With little fanfare this week, the Coalition has produced a smart, sensible, realistic infrastructure policy. The fact that it’s the leader of the Nationals that has produced it is an even more welcome development.
As we discovered under the Howard government, Nationals and infrastructure go poorly together. That government famously wasted over $160 million on a 1400-kilometre white elephant, the Alice Springs-Darwin railway line, and National Party ministers were found to have engaged in blatant pork barrelling of “regional development” funds.
But the policy released this week by Warren Truss builds on the good work of Labor in bringing more rigour to infrastructure funding decisions by committing to rectify the one significant flaw in Infrastructure Australia’s operation: it doesn’t as a matter of course release its assessments of infrastructure projects.
Under Truss’s plan, Infrastructure Australia would be required “to routinely publish public cost-benefit analyses for all projects being considered for Commonwealth support or investment”, providing greater transparency for infrastructure decision-making.
It’s the sort of commitment one only makes in opposition. Once in government, the urge to keep such potentially inconvenient assessments — which might reveal that a politically-favoured project is a complete waste of money — becomes much stronger.
Truss has also committed to a rolling 15-year pipeline of projects, to be reviewed every five years. Wisely, they’ve avoided the temptation of committing to developing any sort of national transport plan or strategy. Such documents are a waste of time and previous versions litter bureaucrats’ shelves in Canberra, their spines uncracked, forgotten the moment the accompanying media release went out.
And Truss’s proposal for infrastructure funding is also worthwhile for what it doesn’t say:
“After meeting with a large number of private investors, superannuation funds, construction companies and many others with a direct interest in infrastructure, there is no ‘silver bullet’ to unlocking the kind of investment we need. It is clear that a one-size-fits-all approach will not successfully bring more projects to market.”
For an old transport speechwriter, such words are a welcome dose of common sense, with Truss resisting the temptation to declare the complex challenge of funding infrastructure solved via the latest piece of whizz-bang financial engineering that glosses over the basic problem of apportioning risk.
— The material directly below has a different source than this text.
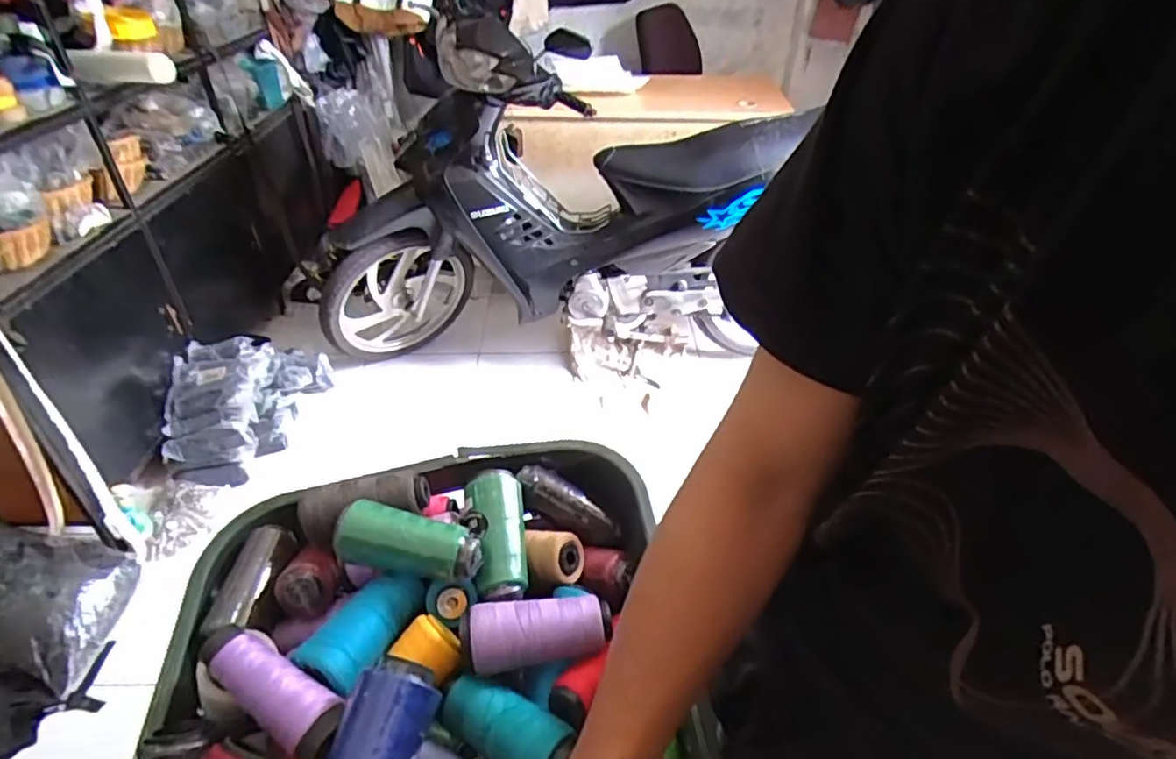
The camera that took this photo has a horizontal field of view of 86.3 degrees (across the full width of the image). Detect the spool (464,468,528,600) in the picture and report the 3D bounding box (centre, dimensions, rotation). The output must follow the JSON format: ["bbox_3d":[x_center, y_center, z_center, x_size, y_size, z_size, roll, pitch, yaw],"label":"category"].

Truss’ “solution” could be portrayed as simply deferring the problem — he proposes to establish a “Funding and Finance Advisory Unit” inside within Infrastructure Australia — but it’s a realistic acknowledgement the Coalition from opposition isn’t going to solve a financial and policy problem that has bedevilled governments for over 20 years.
The policy is by no means perfect — unaddressed is the Coalition’s arbitrary and absurd retreat from funding metropolitan public transport, which is likely to have significant benefits in terms of reducing the growing burden of congestion. And Truss approvingly cites a Business Council claim about building costs in Australia that Crikey demonstrated was nonsensical a year ago. But by committing to greater transparency and a sensible approach to the difficult problems of infrastructure funding, Truss’ policy further improves infrastructure decision-making beyond what Labor has delivered.